2. LE COMITE INTERPROFESSIONNEL DU GRUYERE DE COMTE (CIGC)

50. Ce comité a été créé par le décret n° 63-575 du 11 juin 1963 (JO du 15 juin 1963), sous la forme d'un organisme de droit privé, doté de la personnalité civile. Son siège est fixé à Poligny (Jura).

51. Ses membres sont les représentants des producteurs de lait à comté, des producteurs de comté, des affineurs et des commerçants en produits laitiers, ainsi que le président du CNPL et le président de l'Association nationale des appellations d'origine (ANAO).

52. Bien que l'emploi du mot gruyère ait été ultérieurement abandonné pour désigner l'appellation d'origine contrôlée " Comté ", la dénomination du CIGC est restée inchangée.

53. Aux termes de l'article 2 du décret du 11 juin 1963 précité, le CIGC est chargé :

" 1° De procéder à toutes études sur la production et la commercialisation du gruyère de Comté et de centraliser à cet effet tous renseignements d'ordre économique, technique et pratique ;

2° D'apporter aux exploitants agricoles, aux fruitières, aux laiteries, aux affineurs et négociants toute assistance technique et pratique utile pour l'amélioration de la qualité du gruyère de Comté et une meilleure rentabilité des activités professionnelles intéressées par la production et la commercialisation de ce fromage ;

3° De veiller à l'application des décisions et textes relatifs à l'appellation d'origine "Gruyère de Comté" ou "Comté" ;

4° D'informer les consommateurs tant français qu'étrangers de la qualité du gruyère de Comté, de façon à étendre les débouchés ouverts à ce fromage.

Le comité a qualité pour présenter aux pouvoirs publics toutes mesures de nature à améliorer la production et la commercialisation du gruyère de Comté. "

54. Le CIGC se réunit en assemblée plénière.
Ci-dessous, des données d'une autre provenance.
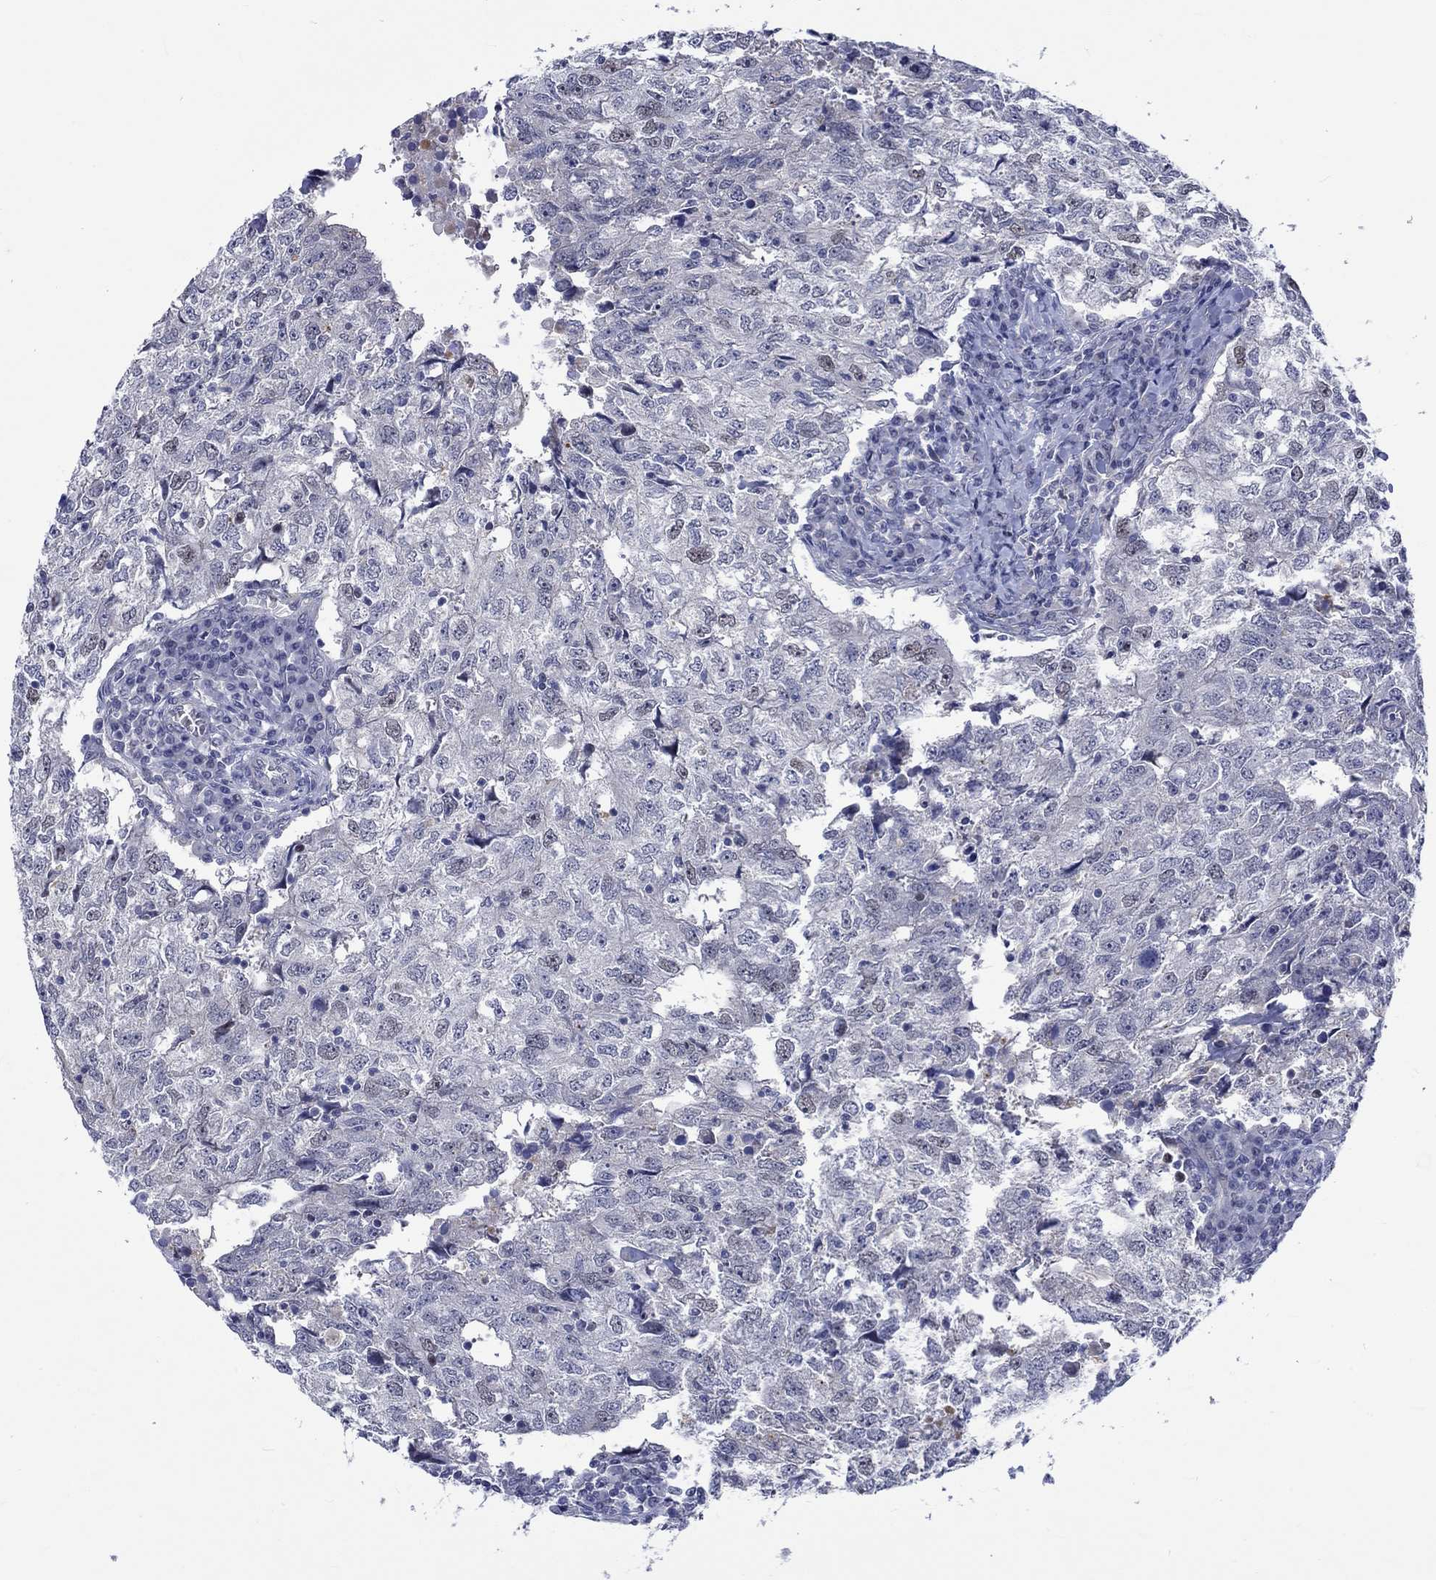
{"staining": {"intensity": "weak", "quantity": "<25%", "location": "nuclear"}, "tissue": "breast cancer", "cell_type": "Tumor cells", "image_type": "cancer", "snomed": [{"axis": "morphology", "description": "Duct carcinoma"}, {"axis": "topography", "description": "Breast"}], "caption": "A photomicrograph of breast invasive ductal carcinoma stained for a protein reveals no brown staining in tumor cells. (DAB immunohistochemistry (IHC), high magnification).", "gene": "E2F8", "patient": {"sex": "female", "age": 30}}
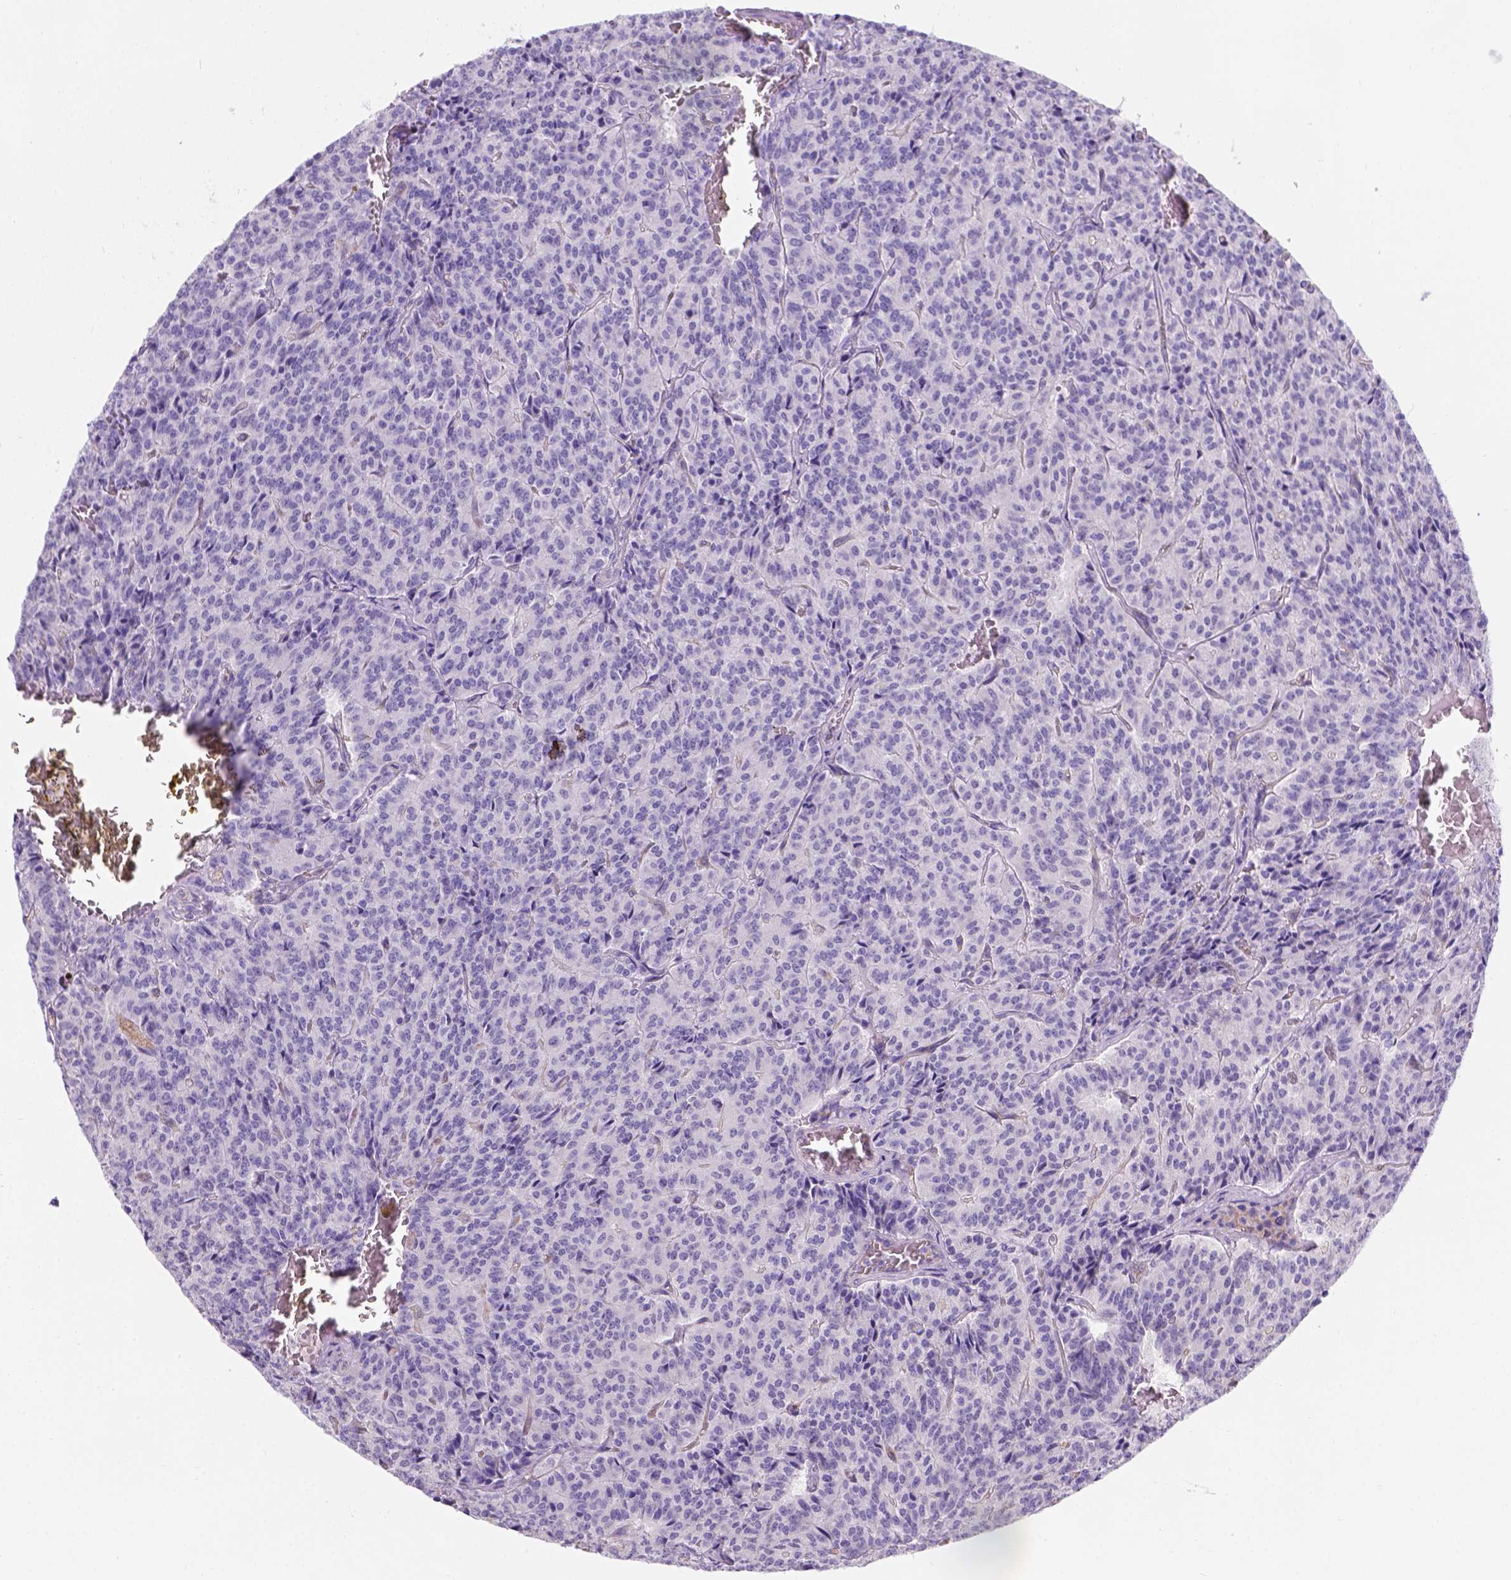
{"staining": {"intensity": "negative", "quantity": "none", "location": "none"}, "tissue": "carcinoid", "cell_type": "Tumor cells", "image_type": "cancer", "snomed": [{"axis": "morphology", "description": "Carcinoid, malignant, NOS"}, {"axis": "topography", "description": "Lung"}], "caption": "This is a micrograph of immunohistochemistry staining of carcinoid (malignant), which shows no expression in tumor cells. (Stains: DAB IHC with hematoxylin counter stain, Microscopy: brightfield microscopy at high magnification).", "gene": "PHF7", "patient": {"sex": "male", "age": 70}}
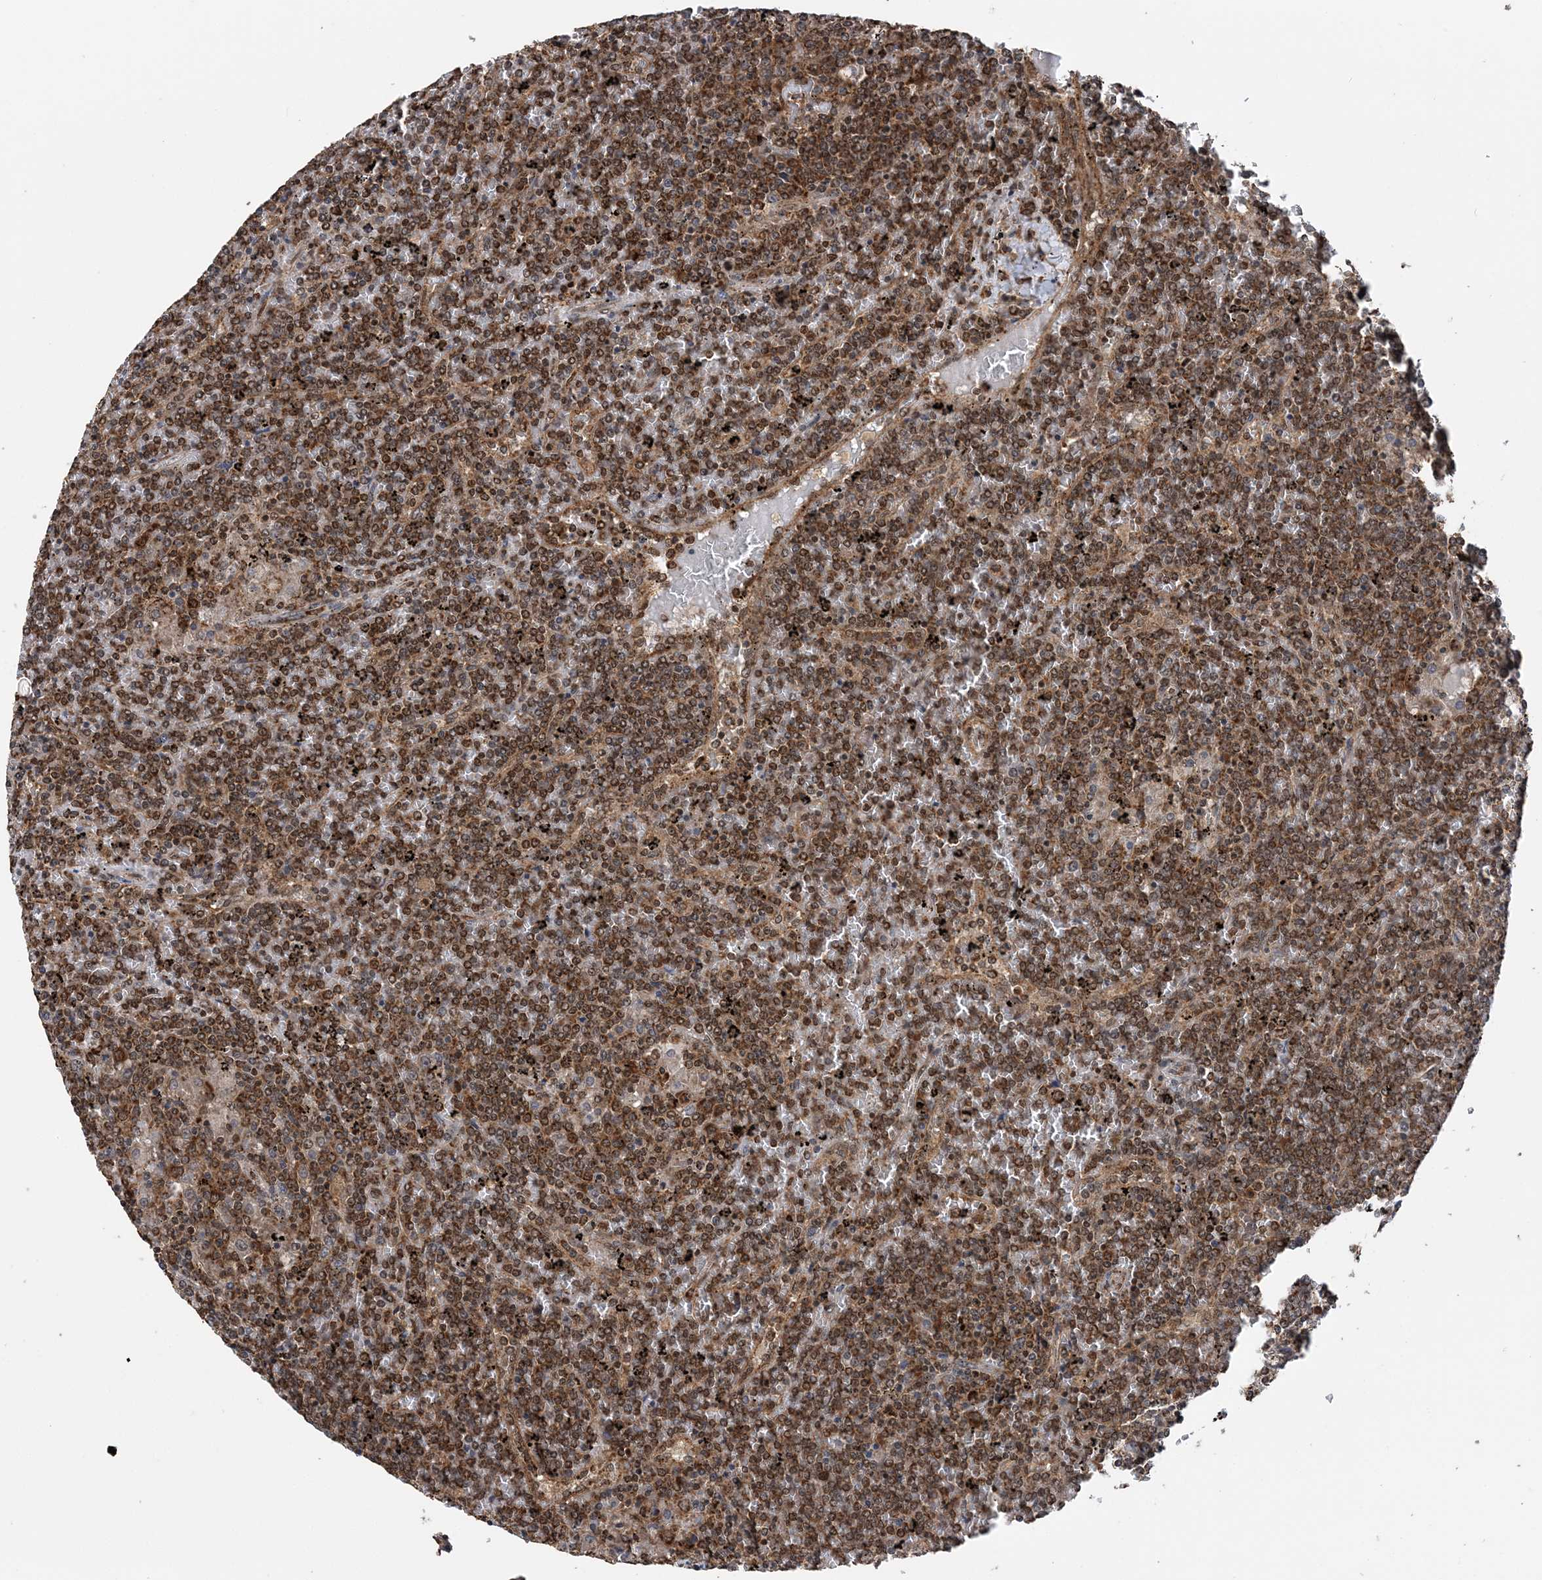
{"staining": {"intensity": "moderate", "quantity": ">75%", "location": "cytoplasmic/membranous"}, "tissue": "lymphoma", "cell_type": "Tumor cells", "image_type": "cancer", "snomed": [{"axis": "morphology", "description": "Malignant lymphoma, non-Hodgkin's type, Low grade"}, {"axis": "topography", "description": "Spleen"}], "caption": "Immunohistochemical staining of human low-grade malignant lymphoma, non-Hodgkin's type exhibits medium levels of moderate cytoplasmic/membranous expression in about >75% of tumor cells. Using DAB (brown) and hematoxylin (blue) stains, captured at high magnification using brightfield microscopy.", "gene": "PCBP1", "patient": {"sex": "female", "age": 19}}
Cette assemblée plénière décide des orientations du travail du bureau. Le bureau consulte pour avis quatre commissions spécialisées qui couvrent les grands volets d'activité du CIGC : une commission publicité, une commission information, une commission économie et une commission technique du comté qui a un rôle de conseil et d'assistance technique auprès des différents acteurs de la filière.

55. Le CIGC a formellement déposé auprès de l'INAO une demande de reconnaissance comme organisme de défense et de gestion conformément aux nouvelles dispositions du Code rural issues de l'ordonnance du 7 décembre 2006 précitée.

C. LE MARCHE CONCERNE

56. Dans sa décision n° 98-D-54 du 8 juillet 1998 relative à des pratiques mises en œuvre dans le secteur de la production de gruyère de Comté, le Conseil de la concurrence a estimé qu'il existait un marché, au sens du droit de la concurrence, du comté d'appellation d'origine contrôlée : " les caractères et les conditions de production du Comté AOC tels qu'ils sont prévus par le décret du 19 décembre 1986 relatif à l'appellation contrôlée Comté permettent de délimiter un marché du fromage de Comté d'appellation d'origine contrôlée. "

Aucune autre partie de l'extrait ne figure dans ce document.